While an organization can control how data is ingested, your organization can't always control how the data it needs changes over time. Organizations tend to be fragile in that they can break when circumstances change. Only flexible, adaptive information architectures can adjust to new environmental conditions. Designing and deploying solutions against a moving target is difficult, but the challenge is not insurmountable.

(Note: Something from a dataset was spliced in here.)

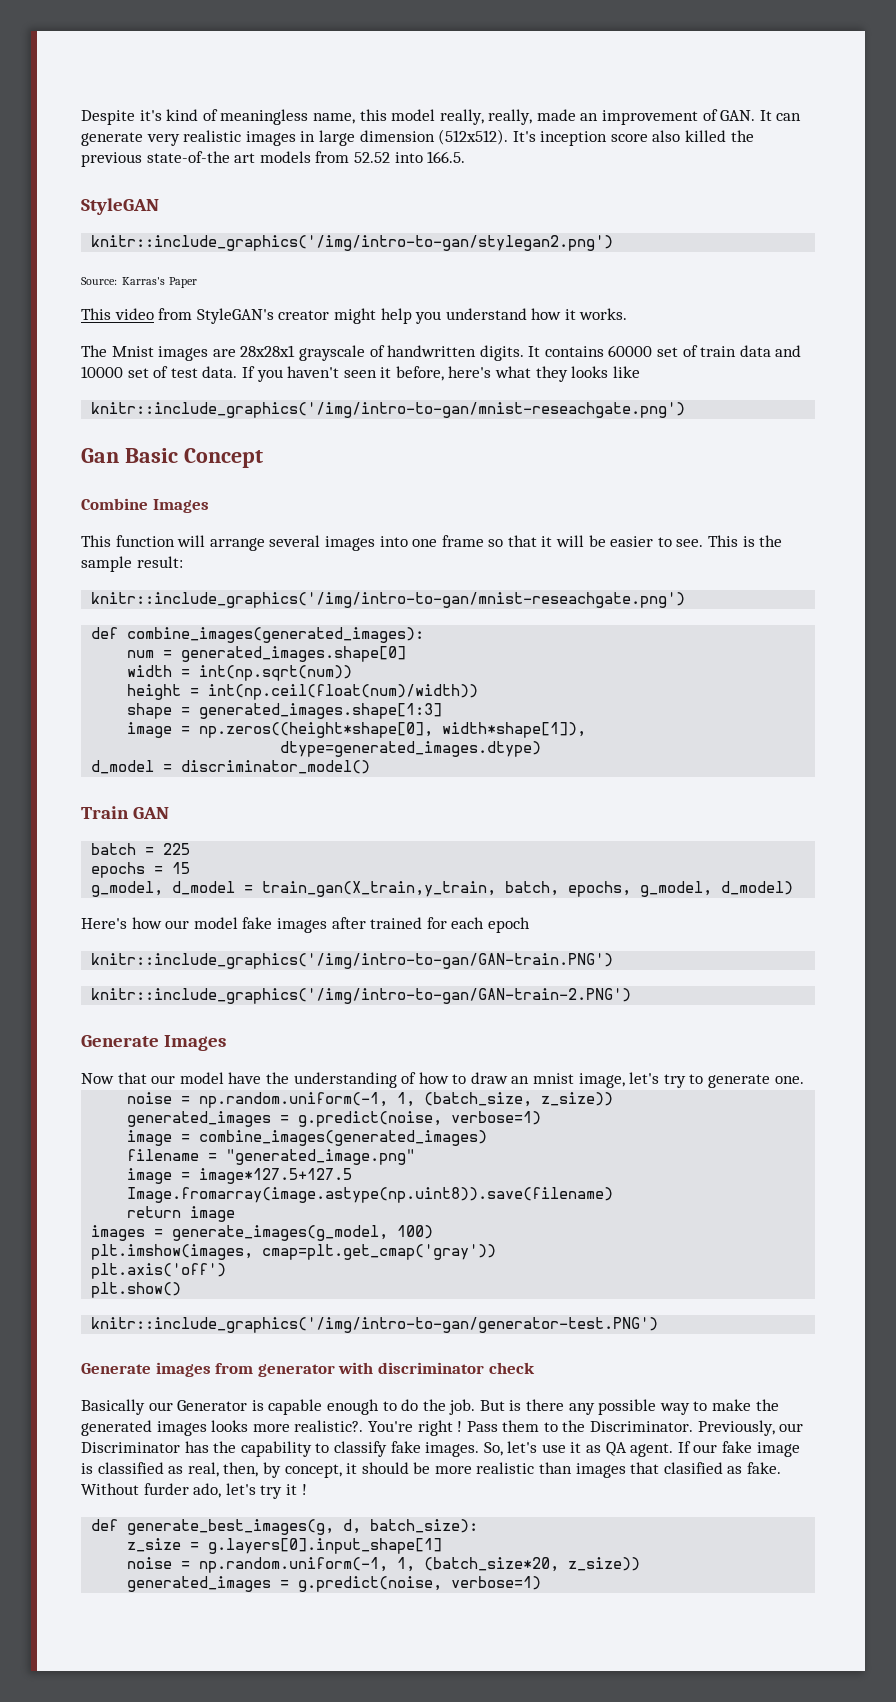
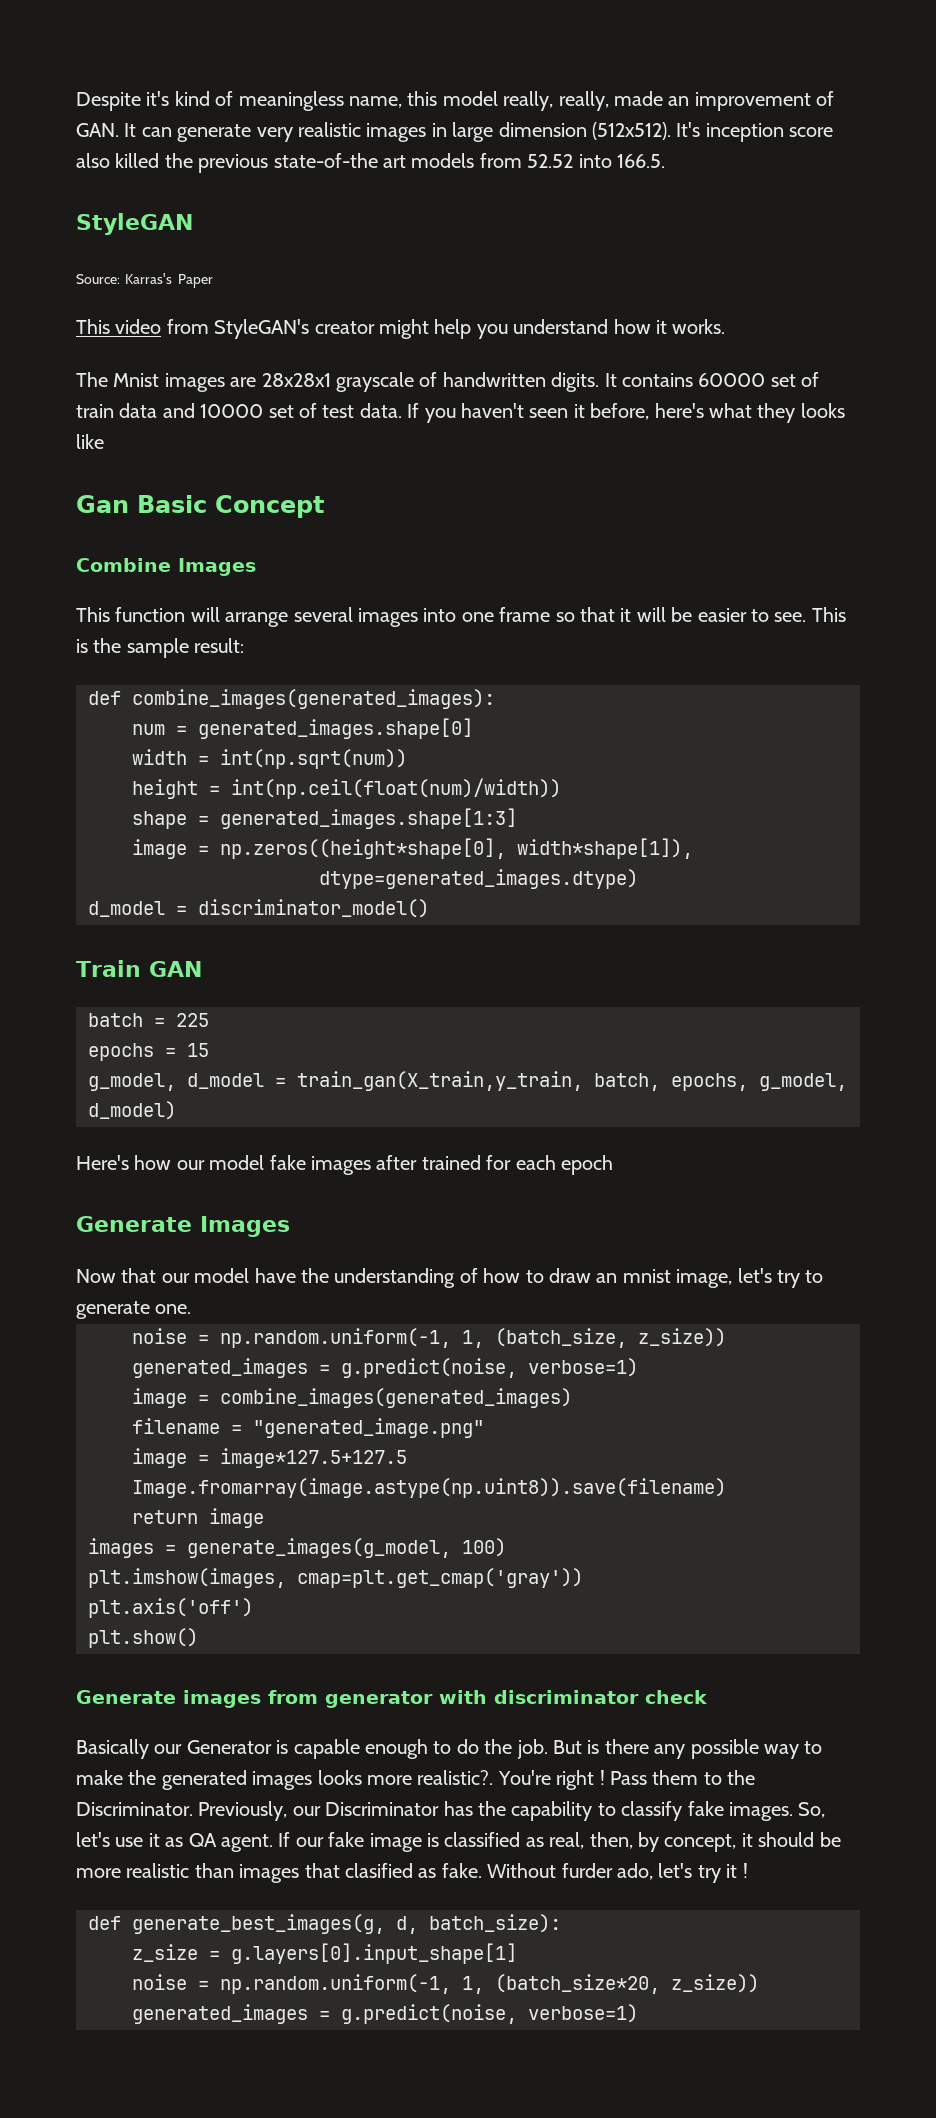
[91,235,614,251] // knitr::include_graphics('/img/intro-to-gan/stylegan2.png') -> (193, 224) none
[91,402,686,418] // knitr::include_graphics('/img/intro-to-gan/mnist-reseachgate.png') -> (104, 441) none
[91,592,686,608] // knitr::include_graphics('/img/intro-to-gan/mnist-reseachgate.png') -> (245, 645) none
[91,953,614,969] [91,988,632,1004] // knitr::include_graphics('/img/intro-to-gan/GAN-train.PNG') // knitr::include_graphics('/img/intro-to-gan/GAN-train-2.PNG') -> (613, 1165) none
[91,1317,659,1333] // knitr::include_graphics('/img/intro-to-gan/generator-test.PNG') -> (198, 1638) none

The glib assertion that garbage in will equal garbage out is treated as being passé by many IT professionals. While in truth garbage data has plagued analytics and decision-making for decades, mismanaged data and inconsistent representations will remain a red flag for each AI project you undertake.

The level of data quality demanded by machine learning and deep learning can be significant. Like a coin with two sides, low data quality can have two separate and equally devastating impacts. On the one hand, low-quality data associated with historical data can distort the training of a predictive model. On the other, new data can distort the model and negatively impact decision-making.

As a sharable resource, data is exposed across your organization through layers of services that can behave like a virus when the level of data quality is poor—unilaterally affecting all those who touch the data. Therefore, an information architecture for artificial intelligence must be able to mitigate traditional issues associated with data quality, foster the movement of data, and, when necessary, provide isolation.

The purpose of this book is to provide you with an understanding of how the enterprise must approach the work of building an information architecture in order to make way for successful, sustainable, and scalable AI deployments. The book includes a structured framework and advice that is both practical and actionable toward the goal of implementing an information architecture that's equipped to capitalize on the benefits of AI technologies.

What You'll Learn

We'll begin in Chapter 1, “Climbing the AI Ladder” with a discussion of the AI Ladder, an illustrative device developed by IBM to demonstrate the steps, or rungs, an organization must climb to realize sustainable benefits with the use of AI. From there, Chapters 2, “Framing Part I: Considerations for Organizations Using AI” and Chapter 3, “Framing Part II: Considerations for Working with Data and AI” cover an array of considerations data scientists and IT leaders must be aware of as they traverse their way up the ladder.

In Chapter 4, “A Look Back on Analytics: More Than One Hammer” and Chapter 5, “A Look Forward on Analytics: Not Everything Can Be a Nail,” we'll explore some recent history: data warehouses and how they've given way to data lakes. We'll discuss how data lakes must be designed in terms of topography and topology. This will flow into a deeper dive into data ingestion, governance, storage, processing, access, management, and monitoring.

In Chapter 6, “Addressing Operational Disciplines on the AI Ladder,” we'll discuss how DevOps, DataOps, and MLOps can enable an organization to better use its data in real time. In Chapter 7, “Maximizing the Use of Your Data: Being Value Driven,” we'll delve into the elements of data governance and integrated data management. We'll cover the data value chain and the need for data to be accessible and discoverable in order for the data scientist to determine the data's value.

Chapter 8, “Valuing Data with Statistical Analysis and Enabling Meaningful Access” introduces different approaches for data access, as different roles within the organization will need to interact with data in different ways. The chapter also furthers the discussion of data valuation, with an explanation of how statistics can assist in ranking the value of data.

In Chapter 9, “Constructing for the Long-Term,“ we'll discuss some of the things that can go wrong in an information architecture and the importance of data literacy across the organization to prevent such issues.

Finally, Chapter 10, “A Journey's End: An IA for AI” will bring everything together with a detailed overview of developing an information architecture for artificial intelligence (IA for AI). This chapter provides practical, actionable steps that will bring the preceding theoretical backdrop to bear on real-world information architecture development.